I grew up in a very white middle class neighborhood and had barely even seen any black skin before I was 12. My grandmother used words like "negro" and "colored." I had never heard of the Tulsa race massacre, which had happened only sixty years before. And when I DID learn about it, they didn't call it a massacre, they called it a riot, which seemed to justify the murders.
When I entered an "integrated on purpose" school system, I generally just felt uncomfortable. Black folk looked different. Smelled different. Used different vocabulary and a difference cadence that was hard to follow. They were a lot louder than my family of origin and said things much more directly than I dared.

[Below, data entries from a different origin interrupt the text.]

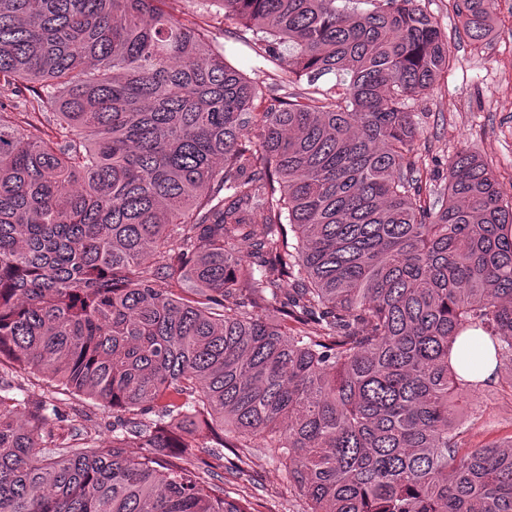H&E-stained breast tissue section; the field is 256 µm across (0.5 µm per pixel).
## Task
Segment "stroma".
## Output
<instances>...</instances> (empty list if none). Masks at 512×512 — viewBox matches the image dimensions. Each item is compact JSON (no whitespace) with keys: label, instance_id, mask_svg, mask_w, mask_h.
Returning a JSON list of instances; mask_svg holds the SVG:
<instances>
[{"label":"stroma","instance_id":"obj_1","mask_svg":"<svg viewBox=\"0 0 512 512\" xmlns=\"http://www.w3.org/2000/svg\"><path fill=\"white\" fill-rule=\"evenodd\" d=\"M424 9L438 22L451 46L453 62L434 91L412 106L423 130L418 153L422 163L435 174H444L448 160L458 150L476 151L491 167L504 187L512 186V0H485L493 28L483 42L468 38L454 0H422ZM209 40L227 61L265 86L275 84V71L252 51L243 27L225 19L223 9L212 7L206 18ZM30 396L62 399L76 410L89 412L83 431L103 434L113 420L112 411L94 401L57 396L52 388L27 371H19ZM471 425L464 435L468 444H487L512 439V369L502 368L495 379L462 402ZM254 484L229 476L225 466L236 459L225 449L224 463L214 469L229 491L254 497L263 512H299L287 474L266 449L246 453Z\"/></svg>","mask_w":512,"mask_h":512}]
</instances>
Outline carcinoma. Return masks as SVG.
Returning <instances> with one entry per match:
<instances>
[{"label": "carcinoma", "mask_w": 512, "mask_h": 512, "mask_svg": "<svg viewBox=\"0 0 512 512\" xmlns=\"http://www.w3.org/2000/svg\"><path fill=\"white\" fill-rule=\"evenodd\" d=\"M209 1L308 89L267 98L179 0H0V512H255L194 449L258 447L302 512H512L450 362L474 329L512 367V195L461 149L432 199L409 110L448 37L420 0ZM28 371L29 370L24 371L18 369L19 377L17 378L19 381H25L26 387L29 389L28 394L30 396L33 398H45L46 400H55L58 398L61 399L63 403H66L61 404L64 409L68 410V407H72L76 410L87 411L90 413V419L88 418V420L85 421L81 420V424H83V432L90 436H103V433L110 434L106 432L105 425L112 423V415L117 416L116 413L112 414V409L103 407L101 404L83 397H72L57 393L53 388L46 387L41 380L36 378L33 374H30Z\"/></svg>", "instance_id": "carcinoma-1"}]
</instances>
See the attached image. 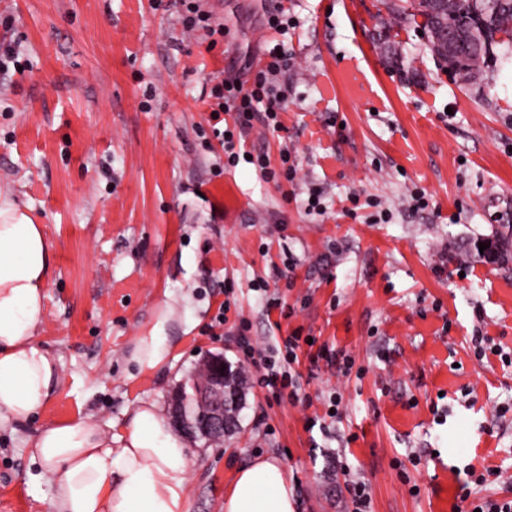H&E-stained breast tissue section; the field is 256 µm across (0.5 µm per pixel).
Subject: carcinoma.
Returning a JSON list of instances; mask_svg holds the SVG:
<instances>
[{
  "instance_id": "cac0c4a2",
  "label": "carcinoma",
  "mask_w": 512,
  "mask_h": 512,
  "mask_svg": "<svg viewBox=\"0 0 512 512\" xmlns=\"http://www.w3.org/2000/svg\"><path fill=\"white\" fill-rule=\"evenodd\" d=\"M391 20L401 29L417 28L438 65L472 86H483L504 63L512 62V0H387ZM470 19L472 50L450 58L434 41L436 28Z\"/></svg>"
}]
</instances>
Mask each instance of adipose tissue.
<instances>
[{"mask_svg":"<svg viewBox=\"0 0 512 512\" xmlns=\"http://www.w3.org/2000/svg\"><path fill=\"white\" fill-rule=\"evenodd\" d=\"M52 246L40 225L0 201V425L28 421L58 381L37 340ZM55 489V512H190L185 442L161 407L140 403L122 433L90 418L49 425L31 450ZM224 512H296L295 489L276 459L241 467Z\"/></svg>","mask_w":512,"mask_h":512,"instance_id":"1","label":"adipose tissue"}]
</instances>
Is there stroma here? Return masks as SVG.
Instances as JSON below:
<instances>
[{
  "label": "stroma",
  "instance_id": "35a3bbf8",
  "mask_svg": "<svg viewBox=\"0 0 512 512\" xmlns=\"http://www.w3.org/2000/svg\"><path fill=\"white\" fill-rule=\"evenodd\" d=\"M153 2L0 0V44L22 64L0 74V195L54 245L37 336L60 373L37 415L0 427V512H51L29 453L43 427L89 416L120 432L217 354L251 385L234 432L187 441L191 512H224L237 469L262 456L287 469L297 512H345L344 460L370 483L373 512L512 498V66L465 84L421 32L391 33L382 0H203L218 40ZM280 7L294 23L284 129L254 127L244 148L274 169L290 151L299 178L279 185L243 162L215 175L210 80L252 77ZM390 35L394 64L378 49ZM313 188L324 215L305 210ZM417 190L427 208H413ZM487 240L508 263L481 257ZM270 297L283 312H266ZM243 320L261 345L298 330L355 370L304 359L302 401L269 396L238 347ZM159 322L168 359L139 373L131 353ZM479 332L503 356L477 359ZM333 392L341 422L308 429ZM410 456L420 465L399 471ZM469 464L502 477L475 485Z\"/></svg>",
  "mask_w": 512,
  "mask_h": 512
}]
</instances>
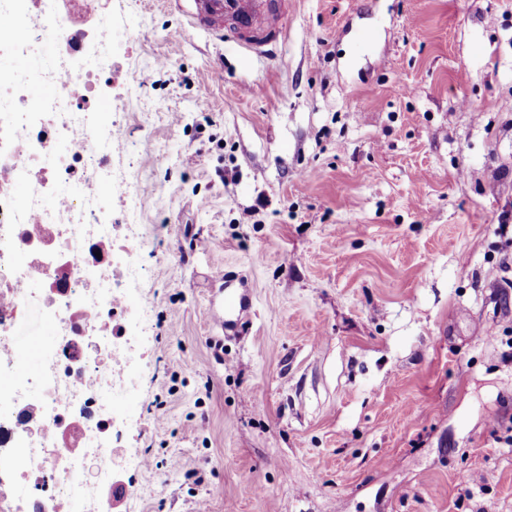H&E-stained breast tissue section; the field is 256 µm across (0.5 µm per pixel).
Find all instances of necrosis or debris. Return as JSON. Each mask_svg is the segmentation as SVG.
Instances as JSON below:
<instances>
[{"mask_svg":"<svg viewBox=\"0 0 512 512\" xmlns=\"http://www.w3.org/2000/svg\"><path fill=\"white\" fill-rule=\"evenodd\" d=\"M22 33L0 61V125L13 133L0 157V343L32 310L58 328L45 346L48 371L31 376L17 354L0 368V388L16 393L15 413L0 419V462L16 477L0 489V512H79L111 489L124 448L113 406L135 388L133 337L116 326L126 283L140 265L134 248L113 245L112 145L122 128L98 106L111 84L113 19L101 0H31ZM72 21L62 47L54 29ZM27 60L11 68L12 59ZM50 93L28 109L33 84ZM27 188L17 199L11 186ZM29 436L28 448L14 441Z\"/></svg>","mask_w":512,"mask_h":512,"instance_id":"4bbe7bcc","label":"necrosis or debris"}]
</instances>
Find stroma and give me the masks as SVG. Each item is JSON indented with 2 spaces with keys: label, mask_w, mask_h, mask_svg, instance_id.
Returning <instances> with one entry per match:
<instances>
[{
  "label": "stroma",
  "mask_w": 512,
  "mask_h": 512,
  "mask_svg": "<svg viewBox=\"0 0 512 512\" xmlns=\"http://www.w3.org/2000/svg\"><path fill=\"white\" fill-rule=\"evenodd\" d=\"M110 6L150 270L112 512H512V0H288L275 61ZM248 303L249 298L246 295L236 296L233 293L223 297L220 303H213L210 307V314L214 325L224 330V326L232 322L235 317H238Z\"/></svg>",
  "instance_id": "obj_1"
}]
</instances>
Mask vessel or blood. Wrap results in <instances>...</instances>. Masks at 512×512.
Instances as JSON below:
<instances>
[{"mask_svg":"<svg viewBox=\"0 0 512 512\" xmlns=\"http://www.w3.org/2000/svg\"><path fill=\"white\" fill-rule=\"evenodd\" d=\"M179 6L185 33L205 32L244 53L271 58L287 37L288 0H167ZM244 295L228 294L212 304L210 314L217 328L238 317L248 305Z\"/></svg>","mask_w":512,"mask_h":512,"instance_id":"vessel-or-blood-1","label":"vessel or blood"}]
</instances>
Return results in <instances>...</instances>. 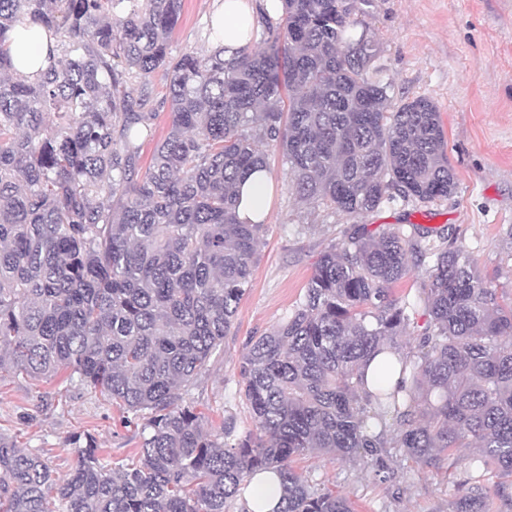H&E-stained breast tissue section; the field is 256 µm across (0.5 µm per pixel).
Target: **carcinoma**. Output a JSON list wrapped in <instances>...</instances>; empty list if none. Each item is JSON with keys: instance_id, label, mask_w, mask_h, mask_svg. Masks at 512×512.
Segmentation results:
<instances>
[{"instance_id": "1", "label": "carcinoma", "mask_w": 512, "mask_h": 512, "mask_svg": "<svg viewBox=\"0 0 512 512\" xmlns=\"http://www.w3.org/2000/svg\"><path fill=\"white\" fill-rule=\"evenodd\" d=\"M183 0H0V371L68 373L140 427L136 459L112 464L90 434L54 474L0 433V512H229L252 476L281 479L276 512H353L290 465L333 455L394 478L399 454L470 479L512 477V298L443 228L351 224L325 248L288 315L252 336L238 365L252 427L204 428L188 395L224 352L266 220L236 218V185L288 164L289 188L333 213L453 194L440 112L391 110L380 48L354 19L374 0H281L264 47L171 55ZM28 19L55 45L15 73L8 34ZM168 128L155 137L152 78ZM424 272L414 297L394 285ZM422 319L417 349L406 328ZM398 357L402 380L365 387L364 364ZM453 512H489L480 491Z\"/></svg>"}]
</instances>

Because I was uncomfortable, my hackles were always up.
When a black girl stole some of my notebook paper, I immediately believed it was because she was racist. Once my mother asked me what I would thought about white people marrying black people and I told her I just thought it would be better for people to keep their races pure. I am ashamed of my ignorance. I am sorry for my assumptions.
By the end of my seven year stint in that system, I loved black people and I was no longer afraid. They made me laugh. They made me smile. My own participation in the systemic oppression of their people made me cry. I was proud to be associated with them and to be involved in their culture.
What changed? It was love from the black folk—a willingness to let me in, inclusion in their conversations, general friendliness and complicated handshakes offered to the awkward white girl. Black folk helped me love black folk.